[Materials provided — start]

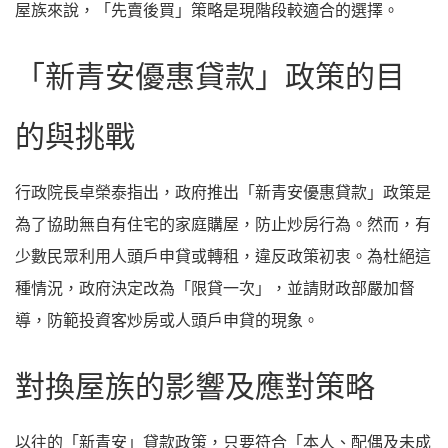
屋族來說，「先賣後買」策略是現階段較適合的選擇。
「新青安優惠貸款」政策的目
的與挑戰
行政院長卓榮泰指出，政府推出「新青安優惠貸款」政策是
為了協助無自有住宅的家庭購屋，防止炒房行為。然而，有
少數民眾利用人頭戶申貸或轉租，違反政策初衷。為杜絕這
種情況，政府決定改為「限貸一次」，並請財政部嚴加督
導，防範投資客炒房或人頭戶申貸的現象。
對換屋族的影響及應對策略
以往的「新青安」貸款政策，只要符合「本人、配偶及未成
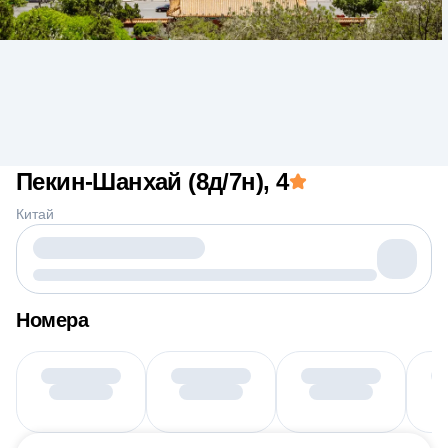
Пекин-Шанхай (8д/7н)
, 4
Китай
Номера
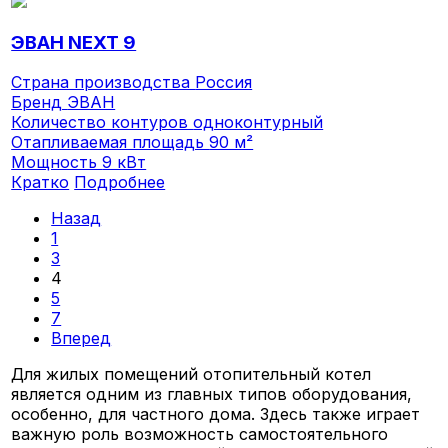
ЭВАН NEXT 9
Страна производства
Россия
Бренд
ЭВАН
Количество контуров
одноконтурный
Отапливаемая площадь
90 м²
Мощность
9 кВт
Кратко
Подробнее
Назад
1
3
4
5
7
Вперед
Для жилых помещений отопительный котел
является одним из главных типов оборудования,
особенно, для частного дома. Здесь также играет
важную роль возможность самостоятельного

[Materials provided — finish]

■ **Exercise objective**
Word for word, give back each entry from above, but skip any picture.

■ **Task output**
屋族來說，「先賣後買」策略是現階段較適合的選擇。
「新青安優惠貸款」政策的目
的與挑戰
行政院長卓榮泰指出，政府推出「新青安優惠貸款」政策是
為了協助無自有住宅的家庭購屋，防止炒房行為。然而，有
少數民眾利用人頭戶申貸或轉租，違反政策初衷。為杜絕這
種情況，政府決定改為「限貸一次」，並請財政部嚴加督
導，防範投資客炒房或人頭戶申貸的現象。
對換屋族的影響及應對策略
以往的「新青安」貸款政策，只要符合「本人、配偶及未成
Пекин-Шанхай (8д/7н)
, 4
Китай
Номера
ЭВАН NEXT 9
Страна производства
Россия
Бренд
ЭВАН
Количество контуров
одноконтурный
Отапливаемая площадь
90 м²
Мощность
9 кВт
Кратко
Подробнее
Назад
1
3
4
5
7
Вперед
Для жилых помещений отопительный котел
является одним из главных типов оборудования,
особенно, для частного дома. Здесь также играет
важную роль возможность самостоятельного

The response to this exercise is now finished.